- [TASK DETAILS]: Go through the entries below and return every line that contains "trees".

==================================================

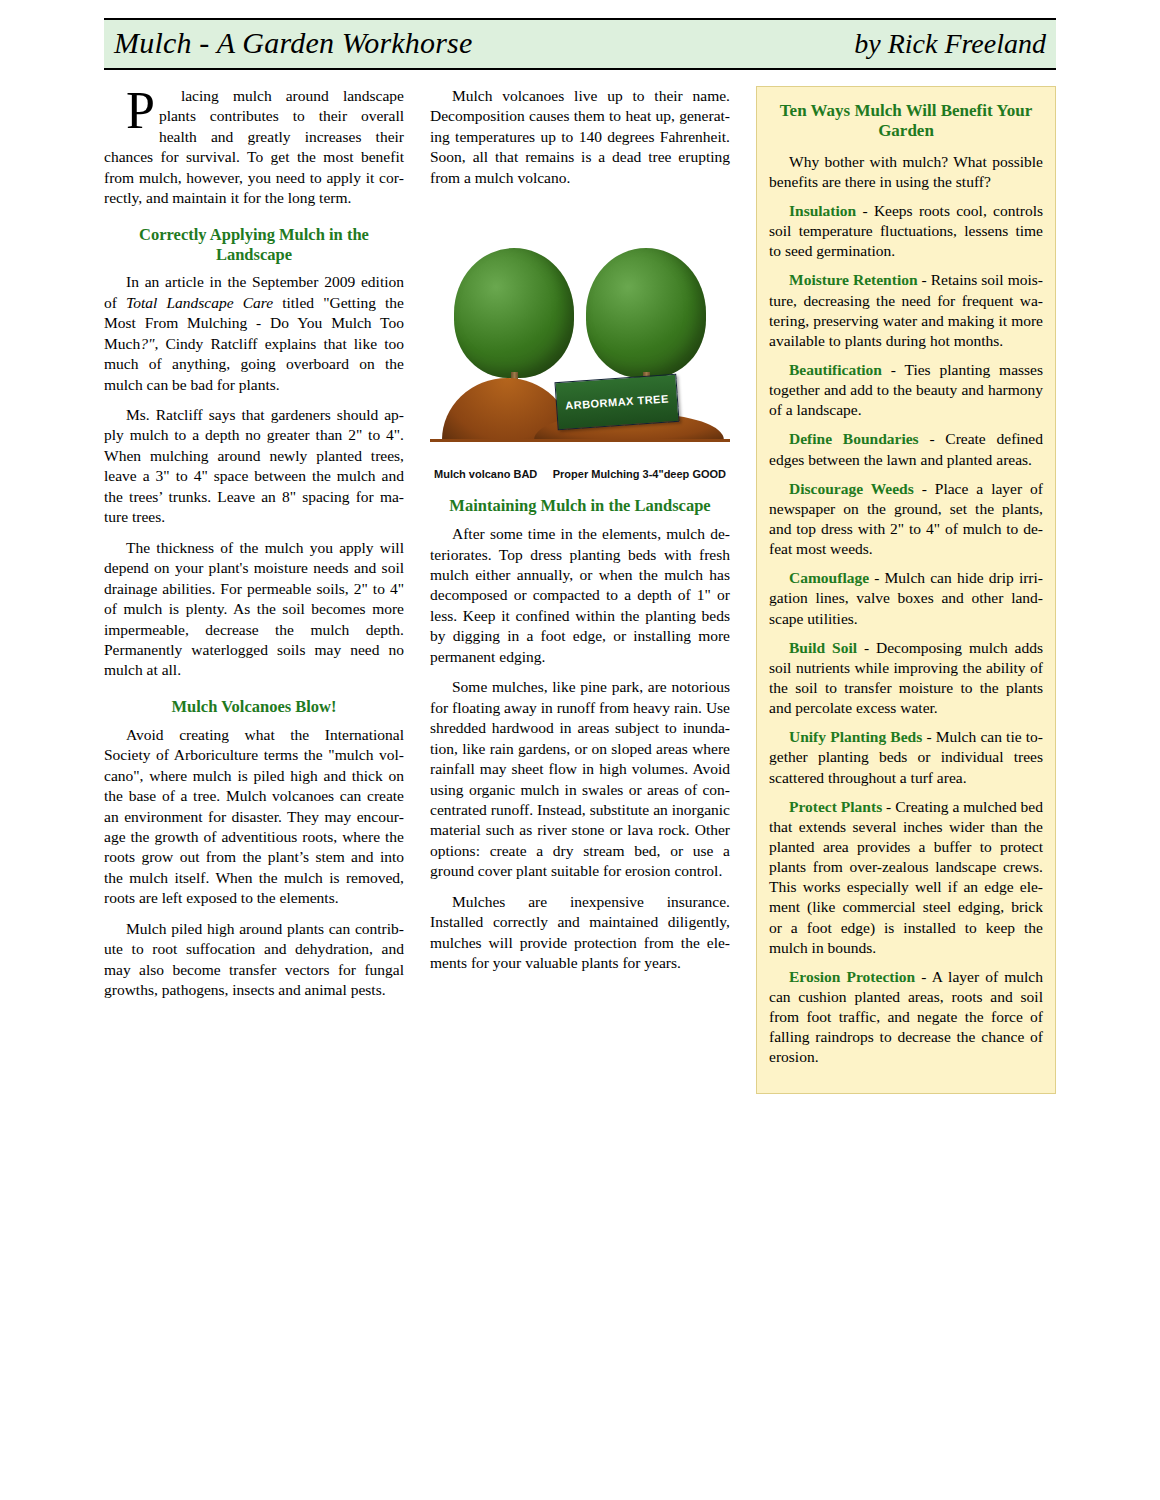Mulch - A Garden Workhorse
by Rick Freeland
Placing mulch around landscape plants contributes to their overall health and greatly increases their chances for survival. To get the most benefit from mulch, however, you need to apply it correctly, and maintain it for the long term.
Correctly Applying Mulch in the Landscape
In an article in the September 2009 edition of Total Landscape Care titled "Getting the Most From Mulching - Do You Mulch Too Much?", Cindy Ratcliff explains that like too much of anything, going overboard on the mulch can be bad for plants.
Ms. Ratcliff says that gardeners should apply mulch to a depth no greater than 2" to 4". When mulching around newly planted trees, leave a 3" to 4" space between the mulch and the trees’ trunks. Leave an 8" spacing for mature trees.
The thickness of the mulch you apply will depend on your plant's moisture needs and soil drainage abilities. For permeable soils, 2" to 4" of mulch is plenty. As the soil becomes more impermeable, decrease the mulch depth. Permanently waterlogged soils may need no mulch at all.
Mulch Volcanoes Blow!
Avoid creating what the International Society of Arboriculture terms the "mulch volcano", where mulch is piled high and thick on the base of a tree. Mulch volcanoes can create an environment for disaster. They may encourage the growth of adventitious roots, where the roots grow out from the plant’s stem and into the mulch itself. When the mulch is removed, roots are left exposed to the elements.
Mulch piled high around plants can contribute to root suffocation and dehydration, and may also become transfer vectors for fungal growths, pathogens, insects and animal pests.
Mulch volcanoes live up to their name. Decomposition causes them to heat up, generating temperatures up to 140 degrees Fahrenheit. Soon, all that remains is a dead tree erupting from a mulch volcano.
ARBORMAX TREE
Mulch volcano BAD Proper Mulching 3-4"deep GOOD
Maintaining Mulch in the Landscape
After some time in the elements, mulch deteriorates. Top dress planting beds with fresh mulch either annually, or when the mulch has decomposed or compacted to a depth of 1" or less. Keep it confined within the planting beds by digging in a foot edge, or installing more permanent edging.
Some mulches, like pine park, are notorious for floating away in runoff from heavy rain. Use shredded hardwood in areas subject to inundation, like rain gardens, or on sloped areas where rainfall may sheet flow in high volumes. Avoid using organic mulch in swales or areas of concentrated runoff. Instead, substitute an inorganic material such as river stone or lava rock. Other options: create a dry stream bed, or use a ground cover plant suitable for erosion control.
Mulches are inexpensive insurance. Installed correctly and maintained diligently, mulches will provide protection from the elements for your valuable plants for years.
Ten Ways Mulch Will Benefit Your Garden
Why bother with mulch? What possible benefits are there in using the stuff?
Insulation - Keeps roots cool, controls soil temperature fluctuations, lessens time to seed germination.
Moisture Retention - Retains soil moisture, decreasing the need for frequent watering, preserving water and making it more available to plants during hot months.
Beautification - Ties planting masses together and add to the beauty and harmony of a landscape.
Define Boundaries - Create defined edges between the lawn and planted areas.
Discourage Weeds - Place a layer of newspaper on the ground, set the plants, and top dress with 2" to 4" of mulch to defeat most weeds.
Camouflage - Mulch can hide drip irrigation lines, valve boxes and other landscape utilities.
Build Soil - Decomposing mulch adds soil nutrients while improving the ability of the soil to transfer moisture to the plants and percolate excess water.
Unify Planting Beds - Mulch can tie together planting beds or individual trees scattered throughout a turf area.
Protect Plants - Creating a mulched bed that extends several inches wider than the planted area provides a buffer to protect plants from over-zealous landscape crews. This works especially well if an edge element (like commercial steel edging, brick or a foot edge) is installed to keep the mulch in bounds.
Erosion Protection - A layer of mulch can cushion planted areas, roots and soil from foot traffic, and negate the force of falling raindrops to decrease the chance of erosion.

==================================================

- [RESPONSE AREA]:
Ms. Ratcliff says that gardeners should apply mulch to a depth no greater than 2" to 4". When mulching around newly planted trees, leave a 3" to 4" space between the mulch and the trees’ trunks. Leave an 8" spacing for mature trees.
Unify Planting Beds - Mulch can tie together planting beds or individual trees scattered throughout a turf area.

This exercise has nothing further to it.